→ Records supplied:
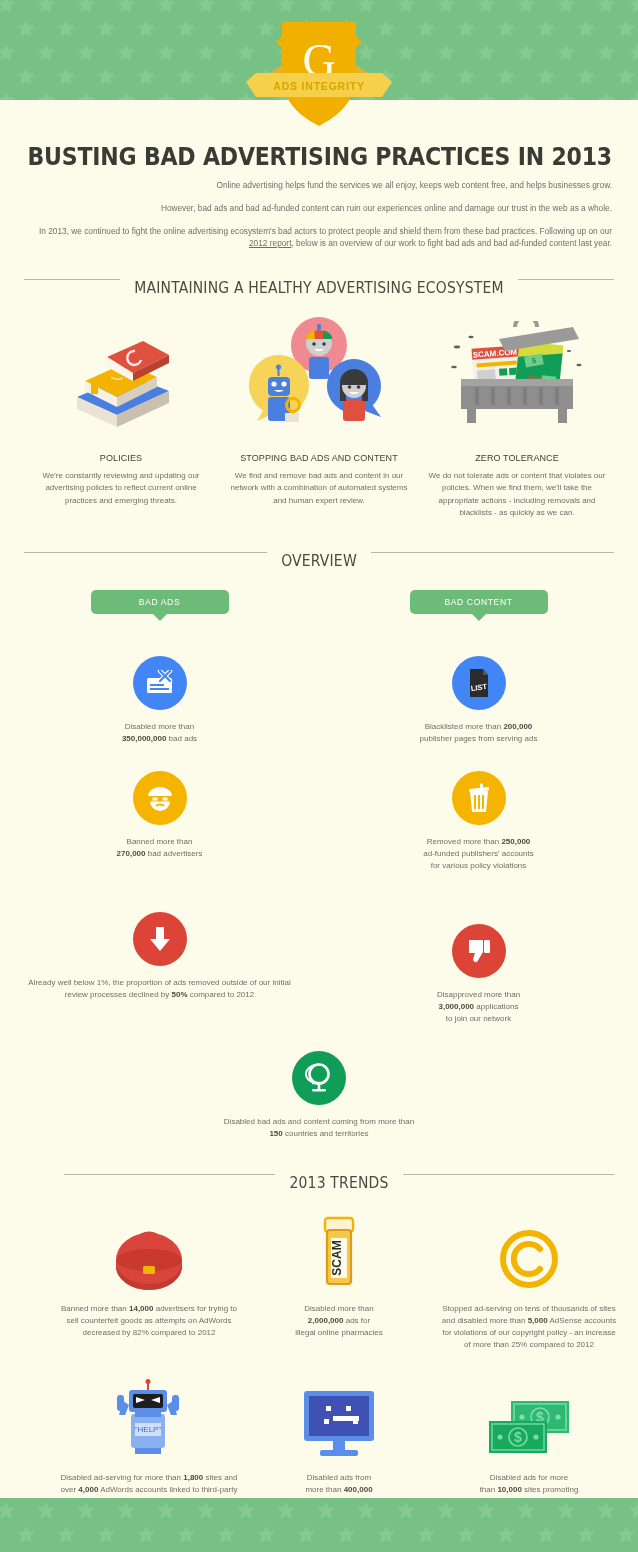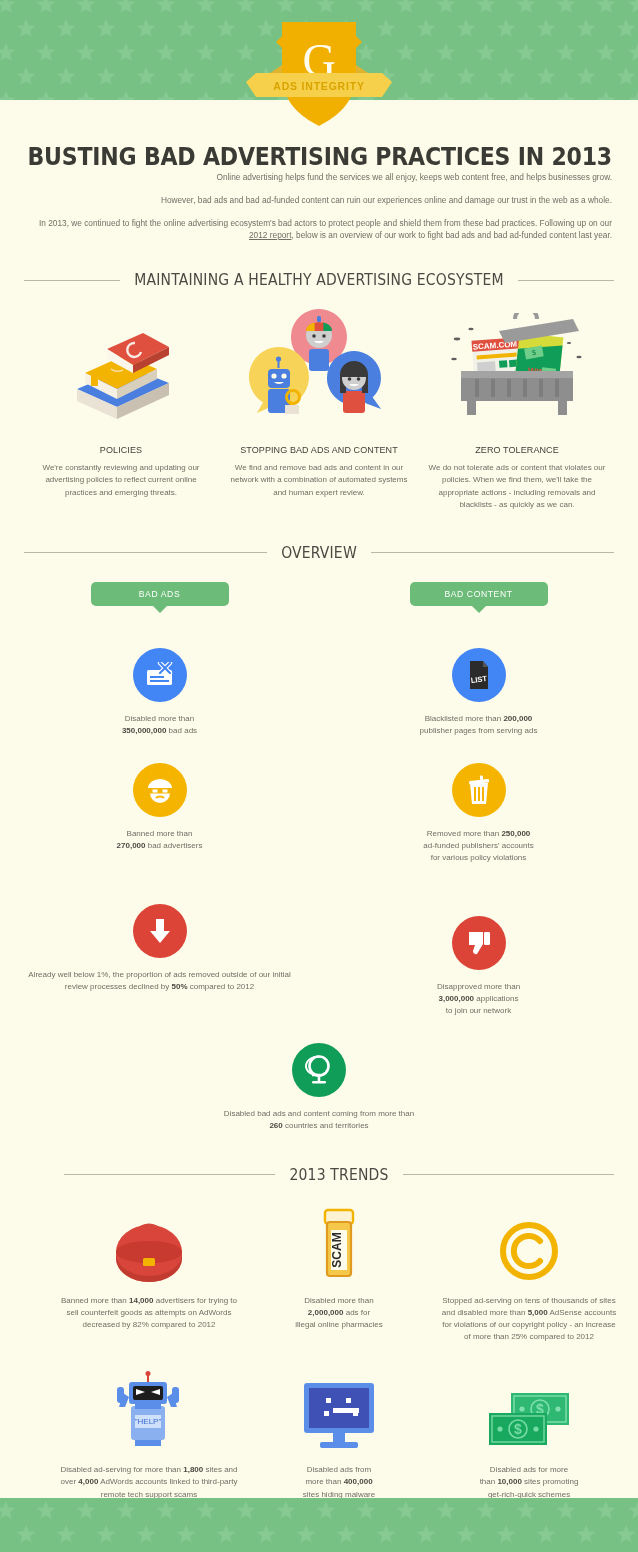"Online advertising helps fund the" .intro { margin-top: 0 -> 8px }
...
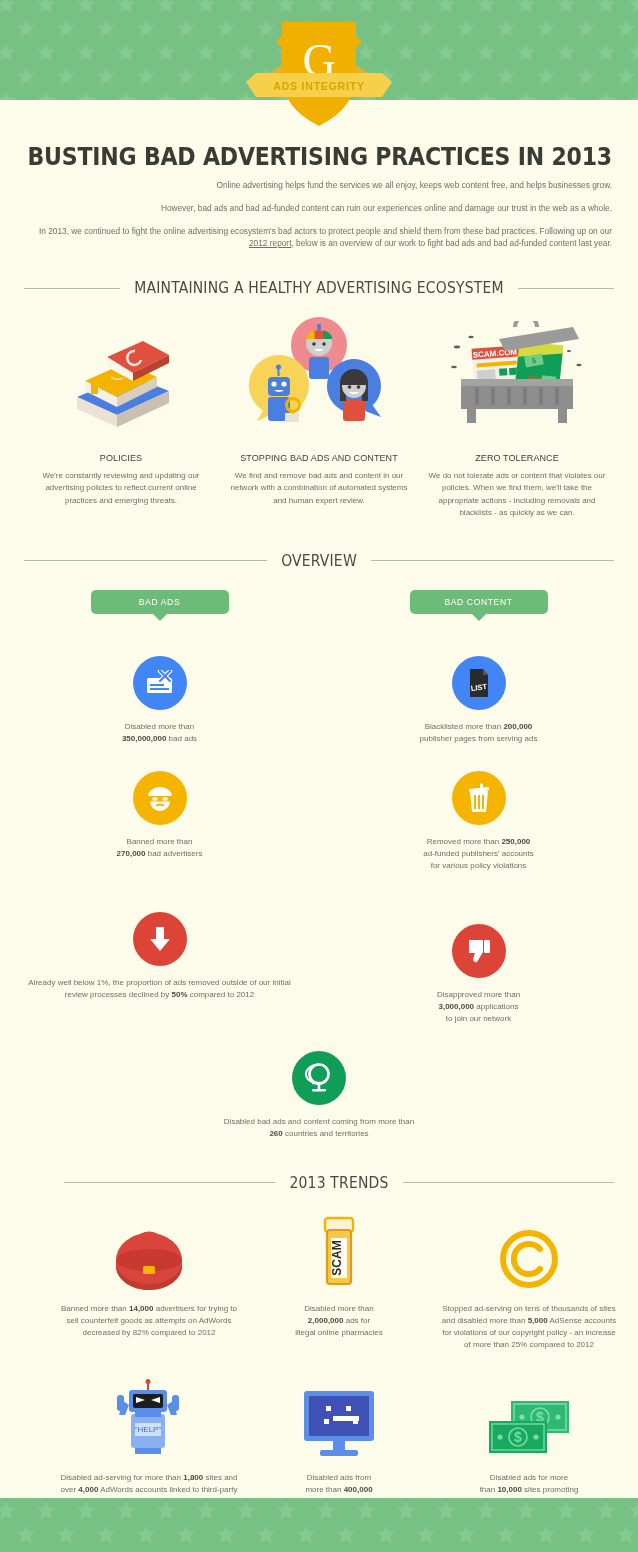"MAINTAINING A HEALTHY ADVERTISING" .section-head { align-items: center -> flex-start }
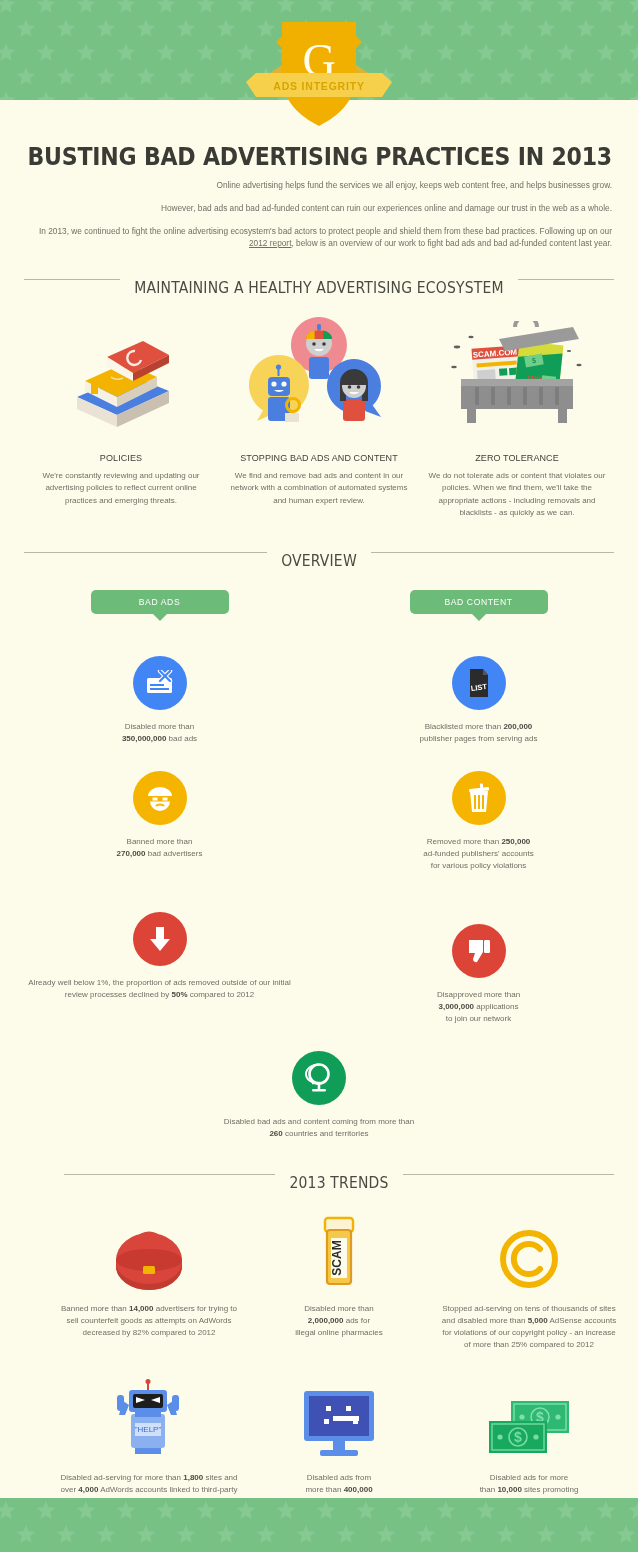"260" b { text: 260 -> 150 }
* * *
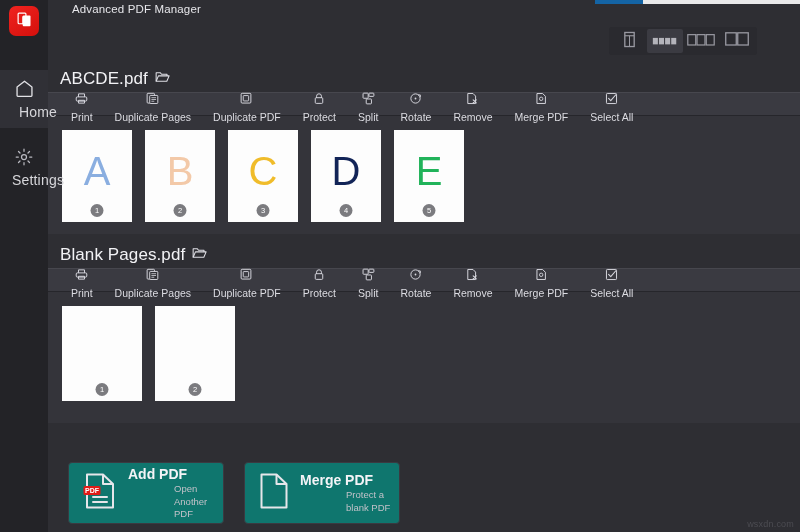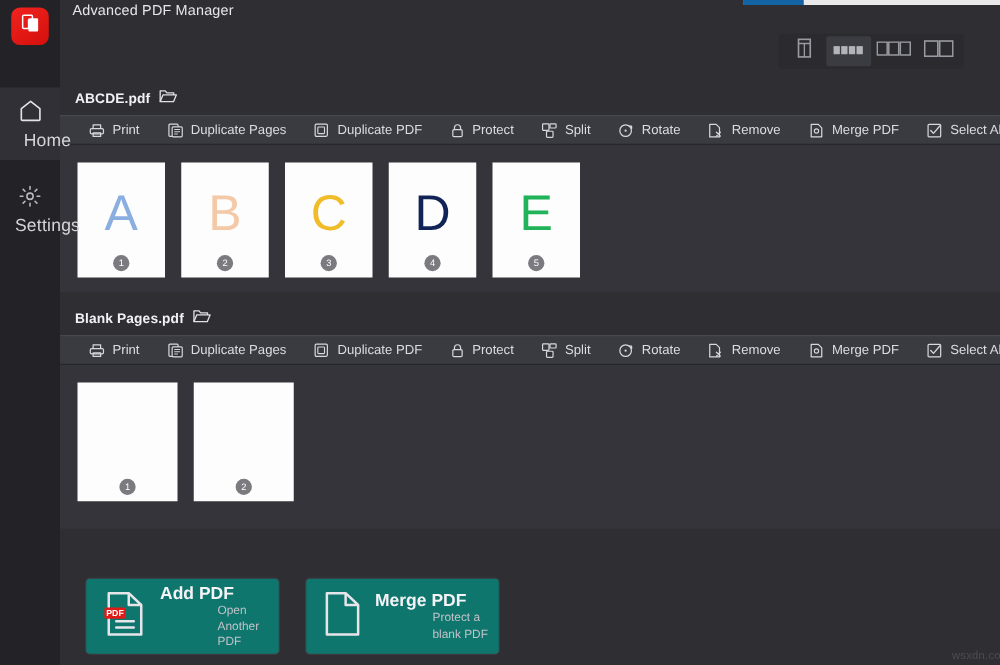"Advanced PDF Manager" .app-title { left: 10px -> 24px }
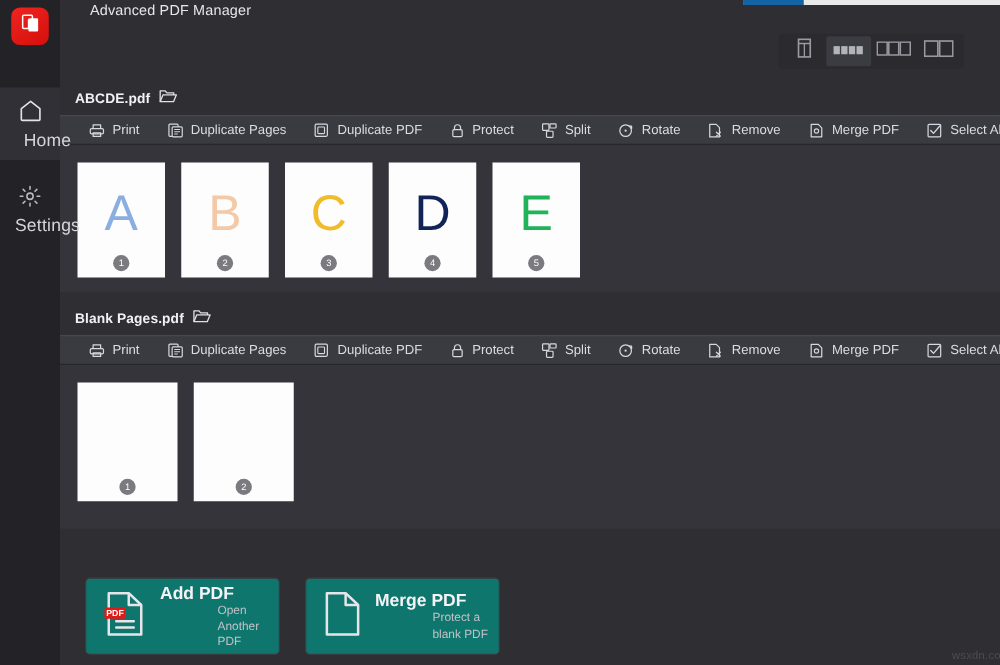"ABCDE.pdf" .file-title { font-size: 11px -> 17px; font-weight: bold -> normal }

→ Problem: With the pictures omitted, print the lines above exactly, beginning at the line with "left: 10px ->" and going on through the line with "font-size: 11px ->".

→ Exercise response:
"Advanced PDF Manager" .app-title { left: 10px -> 24px }
"ABCDE.pdf" .file-title { font-size: 11px -> 17px; font-weight: bold -> normal }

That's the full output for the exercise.